Even Faestien could not understand what exactly Maelle means by that. Whether he means that he does believe he can communicate with his deity, or this is like his hourglass stories again, a truth deeply hidden in layers of symbolism. But one things is for sure…
He knows more than he lets on.
About the future, about what will happen to Xendros…. and about him.
Somehow, he felt a bit of guilt from it. ANd knowing how much of a genuine and pure person this Xendros is….
It’s like stealing candy from a kid. And what he is stealing is is sweet heart….. and his sweet honor too.
He recalled another speech by a philosopher:
The “free” man, the owner of an enduring unbreakable will, by possessing this, also acquires his own standard of value: he looks out from himself at others and confers respect or withholds it.

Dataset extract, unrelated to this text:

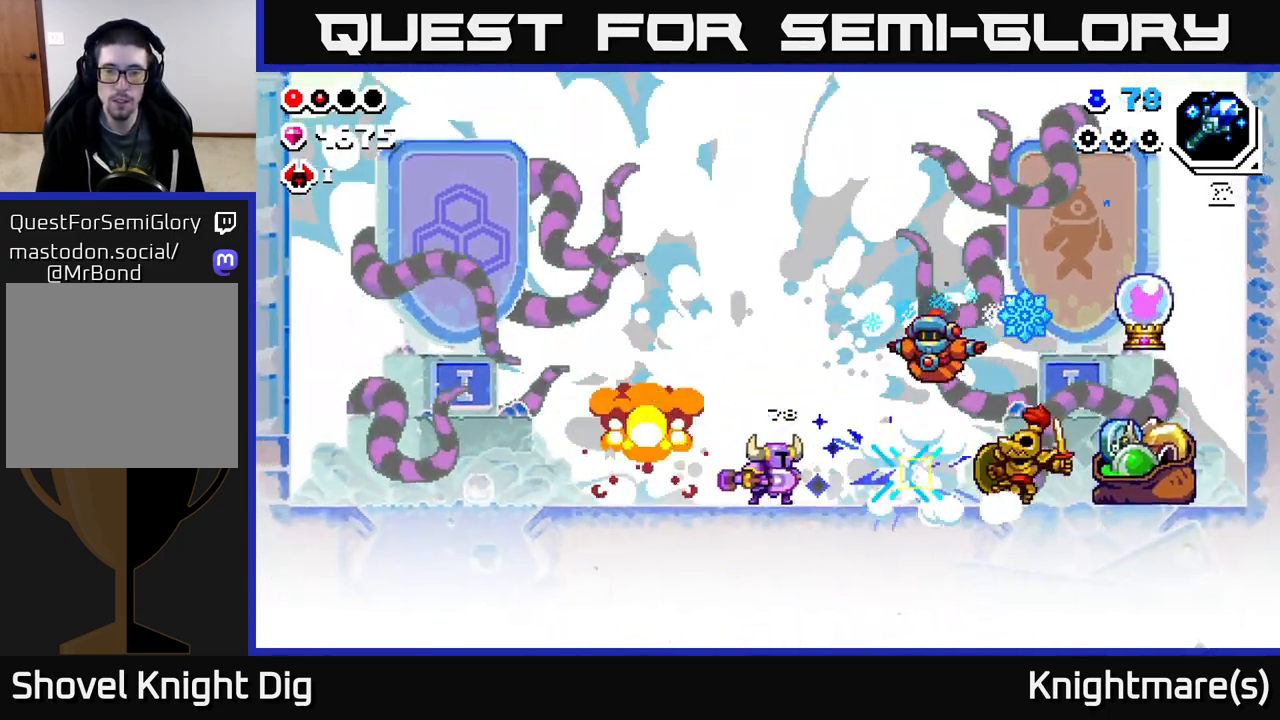
{"buttons": ["X"], "left_stick": "right", "right_stick": "center", "events": [[33, "left_stick", "right"], [67, "X", "down"], [133, "X", "up"], [267, "A", "down"], [400, "X", "down"], [433, "A", "up"]]}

And just as it will be necessary for him to honour those like him, the strong and dependable (who are entitled to make promises), in other words everyone who makes promises like a sovereign, seriously, rarely, and slowly, who is sparing with his trust, who honours another when he does trust, who gives his word as something reliable, because he knows he is strong enough to remain upright when opposed by misfortune, even when “opposed by fate,” so it will be necessary for him to keep his foot ready to kick the scrawny unreliable men, who make promises without being entitled to, and hold his cane ready to punish the liar who breaks his word in the very moment it comes out of his mouth.

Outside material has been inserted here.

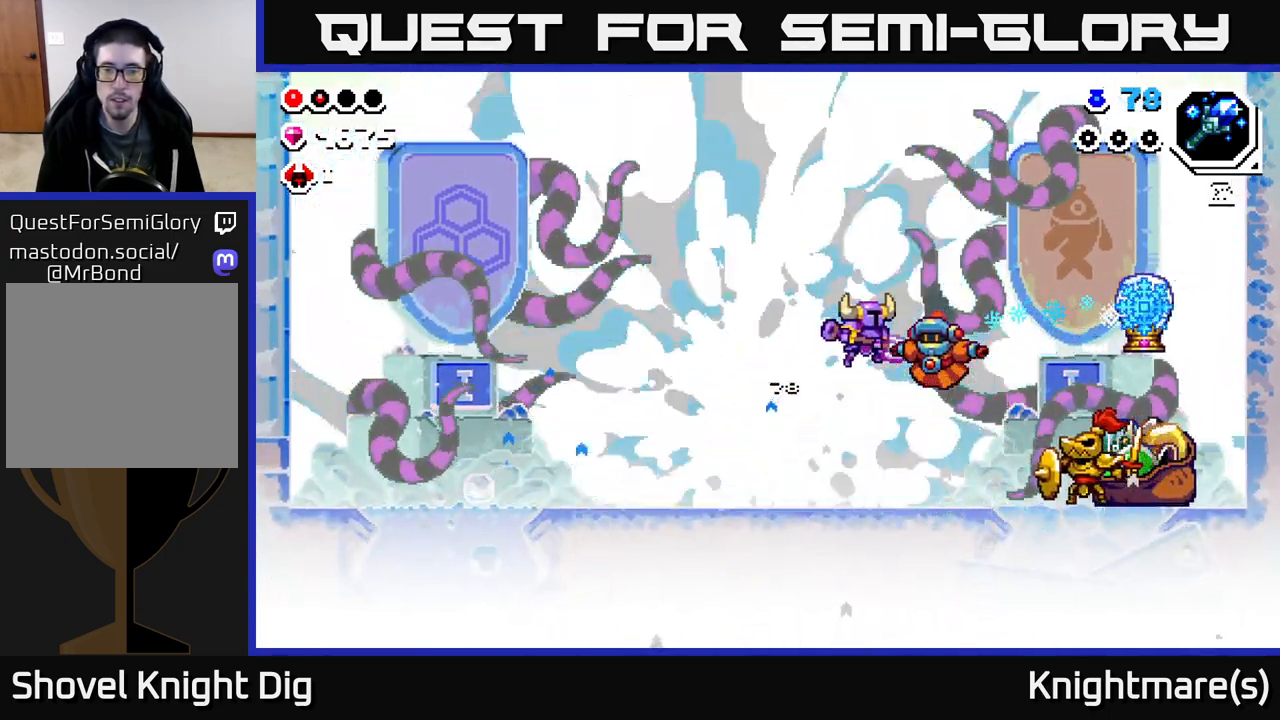
{"buttons": [], "left_stick": "right", "right_stick": "center", "events": [[17, "X", "up"], [33, "left_stick", "center"], [183, "X", "down"], [217, "left_stick", "right"], [283, "X", "up"]]}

The proud knowledge of the extraordinary privilege of responsibility, the consciousness of this rare freedom, this power over oneself and destiny have become internalized into the deepest parts of him and grown instinctual, have now become a dominating instinct. What will he call it, this dominating instinct, given that he finds he needs a word for it? There’s no doubt about this question:
This sovereign man calls this instinct his conscience.
“Conscience is also an instinct.” He whispered to himself, and kept this as his inner dogma.
If instinct can be suppressed, and if conscience and guilt is an instinct…..
Then he can suppress it too.. This growing guilt towards Xendros, he can suppress it.